• EXERCISE
Every record shown here must be duplicated without change.

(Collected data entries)
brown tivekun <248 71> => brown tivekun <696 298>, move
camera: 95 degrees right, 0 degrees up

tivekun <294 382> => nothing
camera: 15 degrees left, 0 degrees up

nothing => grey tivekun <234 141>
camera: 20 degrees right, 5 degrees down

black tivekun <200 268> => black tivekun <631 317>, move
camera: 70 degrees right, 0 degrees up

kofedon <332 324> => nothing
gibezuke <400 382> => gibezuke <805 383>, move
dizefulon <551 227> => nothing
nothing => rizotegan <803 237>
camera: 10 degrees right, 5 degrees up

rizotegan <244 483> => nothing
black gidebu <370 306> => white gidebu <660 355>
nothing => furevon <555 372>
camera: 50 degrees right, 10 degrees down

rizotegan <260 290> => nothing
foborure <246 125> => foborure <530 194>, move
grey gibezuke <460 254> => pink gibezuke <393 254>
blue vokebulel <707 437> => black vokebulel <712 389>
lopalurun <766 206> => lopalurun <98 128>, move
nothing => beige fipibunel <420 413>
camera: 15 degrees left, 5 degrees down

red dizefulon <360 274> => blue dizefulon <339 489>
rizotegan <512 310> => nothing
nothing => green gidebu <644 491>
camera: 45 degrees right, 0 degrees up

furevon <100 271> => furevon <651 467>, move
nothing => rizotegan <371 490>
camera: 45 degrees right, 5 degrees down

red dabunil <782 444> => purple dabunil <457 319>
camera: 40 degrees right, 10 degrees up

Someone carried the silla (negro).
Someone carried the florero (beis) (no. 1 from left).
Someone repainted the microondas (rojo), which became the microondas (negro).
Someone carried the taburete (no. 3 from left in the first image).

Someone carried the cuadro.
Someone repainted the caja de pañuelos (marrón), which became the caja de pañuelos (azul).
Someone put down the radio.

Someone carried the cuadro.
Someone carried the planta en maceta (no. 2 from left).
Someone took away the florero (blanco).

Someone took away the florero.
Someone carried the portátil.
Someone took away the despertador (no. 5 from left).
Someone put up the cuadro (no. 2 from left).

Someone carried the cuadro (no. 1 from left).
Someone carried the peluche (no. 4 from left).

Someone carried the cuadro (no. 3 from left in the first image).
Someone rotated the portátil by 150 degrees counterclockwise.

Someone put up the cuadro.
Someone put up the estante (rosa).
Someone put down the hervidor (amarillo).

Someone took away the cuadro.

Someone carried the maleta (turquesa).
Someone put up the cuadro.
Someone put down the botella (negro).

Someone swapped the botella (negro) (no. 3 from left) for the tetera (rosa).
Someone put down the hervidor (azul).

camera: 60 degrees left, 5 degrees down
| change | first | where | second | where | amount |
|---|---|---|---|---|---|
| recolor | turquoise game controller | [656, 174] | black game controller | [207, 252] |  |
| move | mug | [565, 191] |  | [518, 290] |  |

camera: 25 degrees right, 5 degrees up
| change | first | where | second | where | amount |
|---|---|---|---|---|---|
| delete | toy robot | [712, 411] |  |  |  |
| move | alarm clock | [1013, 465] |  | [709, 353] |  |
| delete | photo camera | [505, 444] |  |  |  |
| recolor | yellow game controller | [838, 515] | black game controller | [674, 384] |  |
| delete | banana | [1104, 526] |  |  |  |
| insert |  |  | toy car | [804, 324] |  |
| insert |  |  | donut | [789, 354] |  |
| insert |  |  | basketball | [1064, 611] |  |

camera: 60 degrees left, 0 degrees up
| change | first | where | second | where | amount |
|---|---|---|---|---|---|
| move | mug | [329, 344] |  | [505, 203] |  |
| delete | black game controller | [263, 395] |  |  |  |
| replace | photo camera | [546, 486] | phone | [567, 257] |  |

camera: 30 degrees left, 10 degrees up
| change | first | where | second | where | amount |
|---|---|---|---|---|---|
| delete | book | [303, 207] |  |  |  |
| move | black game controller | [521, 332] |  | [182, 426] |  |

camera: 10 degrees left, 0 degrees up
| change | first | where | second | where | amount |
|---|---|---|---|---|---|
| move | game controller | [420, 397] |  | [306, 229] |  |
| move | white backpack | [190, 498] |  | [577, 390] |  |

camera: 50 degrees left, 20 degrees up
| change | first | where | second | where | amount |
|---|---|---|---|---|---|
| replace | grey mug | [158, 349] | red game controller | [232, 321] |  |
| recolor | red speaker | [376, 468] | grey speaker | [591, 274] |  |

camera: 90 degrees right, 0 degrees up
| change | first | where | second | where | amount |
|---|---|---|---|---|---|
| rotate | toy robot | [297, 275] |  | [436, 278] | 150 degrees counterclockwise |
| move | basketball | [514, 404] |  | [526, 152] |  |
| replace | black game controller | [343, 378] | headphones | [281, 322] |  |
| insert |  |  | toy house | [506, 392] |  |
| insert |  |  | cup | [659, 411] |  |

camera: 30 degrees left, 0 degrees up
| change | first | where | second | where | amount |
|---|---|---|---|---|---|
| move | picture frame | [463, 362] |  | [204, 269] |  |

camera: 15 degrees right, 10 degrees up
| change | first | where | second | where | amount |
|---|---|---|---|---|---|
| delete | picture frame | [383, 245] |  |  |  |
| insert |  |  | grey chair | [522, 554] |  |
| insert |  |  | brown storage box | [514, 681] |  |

• PROBLEM SOLUTION
brown tivekun <248 71> => brown tivekun <696 298>, move
camera: 95 degrees right, 0 degrees up

tivekun <294 382> => nothing
camera: 15 degrees left, 0 degrees up

nothing => grey tivekun <234 141>
camera: 20 degrees right, 5 degrees down

black tivekun <200 268> => black tivekun <631 317>, move
camera: 70 degrees right, 0 degrees up

kofedon <332 324> => nothing
gibezuke <400 382> => gibezuke <805 383>, move
dizefulon <551 227> => nothing
nothing => rizotegan <803 237>
camera: 10 degrees right, 5 degrees up

rizotegan <244 483> => nothing
black gidebu <370 306> => white gidebu <660 355>
nothing => furevon <555 372>
camera: 50 degrees right, 10 degrees down

rizotegan <260 290> => nothing
foborure <246 125> => foborure <530 194>, move
grey gibezuke <460 254> => pink gibezuke <393 254>
blue vokebulel <707 437> => black vokebulel <712 389>
lopalurun <766 206> => lopalurun <98 128>, move
nothing => beige fipibunel <420 413>
camera: 15 degrees left, 5 degrees down

red dizefulon <360 274> => blue dizefulon <339 489>
rizotegan <512 310> => nothing
nothing => green gidebu <644 491>
camera: 45 degrees right, 0 degrees up

furevon <100 271> => furevon <651 467>, move
nothing => rizotegan <371 490>
camera: 45 degrees right, 5 degrees down

red dabunil <782 444> => purple dabunil <457 319>
camera: 40 degrees right, 10 degrees up

Someone carried the silla (negro).
Someone carried the florero (beis) (no. 1 from left).
Someone repainted the microondas (rojo), which became the microondas (negro).
Someone carried the taburete (no. 3 from left in the first image).

Someone carried the cuadro.
Someone repainted the caja de pañuelos (marrón), which became the caja de pañuelos (azul).
Someone put down the radio.

Someone carried the cuadro.
Someone carried the planta en maceta (no. 2 from left).
Someone took away the florero (blanco).

Someone took away the florero.
Someone carried the portátil.
Someone took away the despertador (no. 5 from left).
Someone put up the cuadro (no. 2 from left).

Someone carried the cuadro (no. 1 from left).
Someone carried the peluche (no. 4 from left).

Someone carried the cuadro (no. 3 from left in the first image).
Someone rotated the portátil by 150 degrees counterclockwise.

Someone put up the cuadro.
Someone put up the estante (rosa).
Someone put down the hervidor (amarillo).

Someone took away the cuadro.

Someone carried the maleta (turquesa).
Someone put up the cuadro.
Someone put down the botella (negro).

Someone swapped the botella (negro) (no. 3 from left) for the tetera (rosa).
Someone put down the hervidor (azul).

camera: 60 degrees left, 5 degrees down
| change | first | where | second | where | amount |
|---|---|---|---|---|---|
| recolor | turquoise game controller | [656, 174] | black game controller | [207, 252] |  |
| move | mug | [565, 191] |  | [518, 290] |  |

camera: 25 degrees right, 5 degrees up
| change | first | where | second | where | amount |
|---|---|---|---|---|---|
| delete | toy robot | [712, 411] |  |  |  |
| move | alarm clock | [1013, 465] |  | [709, 353] |  |
| delete | photo camera | [505, 444] |  |  |  |
| recolor | yellow game controller | [838, 515] | black game controller | [674, 384] |  |
| delete | banana | [1104, 526] |  |  |  |
| insert |  |  | toy car | [804, 324] |  |
| insert |  |  | donut | [789, 354] |  |
| insert |  |  | basketball | [1064, 611] |  |

camera: 60 degrees left, 0 degrees up
| change | first | where | second | where | amount |
|---|---|---|---|---|---|
| move | mug | [329, 344] |  | [505, 203] |  |
| delete | black game controller | [263, 395] |  |  |  |
| replace | photo camera | [546, 486] | phone | [567, 257] |  |

camera: 30 degrees left, 10 degrees up
| change | first | where | second | where | amount |
|---|---|---|---|---|---|
| delete | book | [303, 207] |  |  |  |
| move | black game controller | [521, 332] |  | [182, 426] |  |

camera: 10 degrees left, 0 degrees up
| change | first | where | second | where | amount |
|---|---|---|---|---|---|
| move | game controller | [420, 397] |  | [306, 229] |  |
| move | white backpack | [190, 498] |  | [577, 390] |  |

camera: 50 degrees left, 20 degrees up
| change | first | where | second | where | amount |
|---|---|---|---|---|---|
| replace | grey mug | [158, 349] | red game controller | [232, 321] |  |
| recolor | red speaker | [376, 468] | grey speaker | [591, 274] |  |

camera: 90 degrees right, 0 degrees up
| change | first | where | second | where | amount |
|---|---|---|---|---|---|
| rotate | toy robot | [297, 275] |  | [436, 278] | 150 degrees counterclockwise |
| move | basketball | [514, 404] |  | [526, 152] |  |
| replace | black game controller | [343, 378] | headphones | [281, 322] |  |
| insert |  |  | toy house | [506, 392] |  |
| insert |  |  | cup | [659, 411] |  |

camera: 30 degrees left, 0 degrees up
| change | first | where | second | where | amount |
|---|---|---|---|---|---|
| move | picture frame | [463, 362] |  | [204, 269] |  |

camera: 15 degrees right, 10 degrees up
| change | first | where | second | where | amount |
|---|---|---|---|---|---|
| delete | picture frame | [383, 245] |  |  |  |
| insert |  |  | grey chair | [522, 554] |  |
| insert |  |  | brown storage box | [514, 681] |  |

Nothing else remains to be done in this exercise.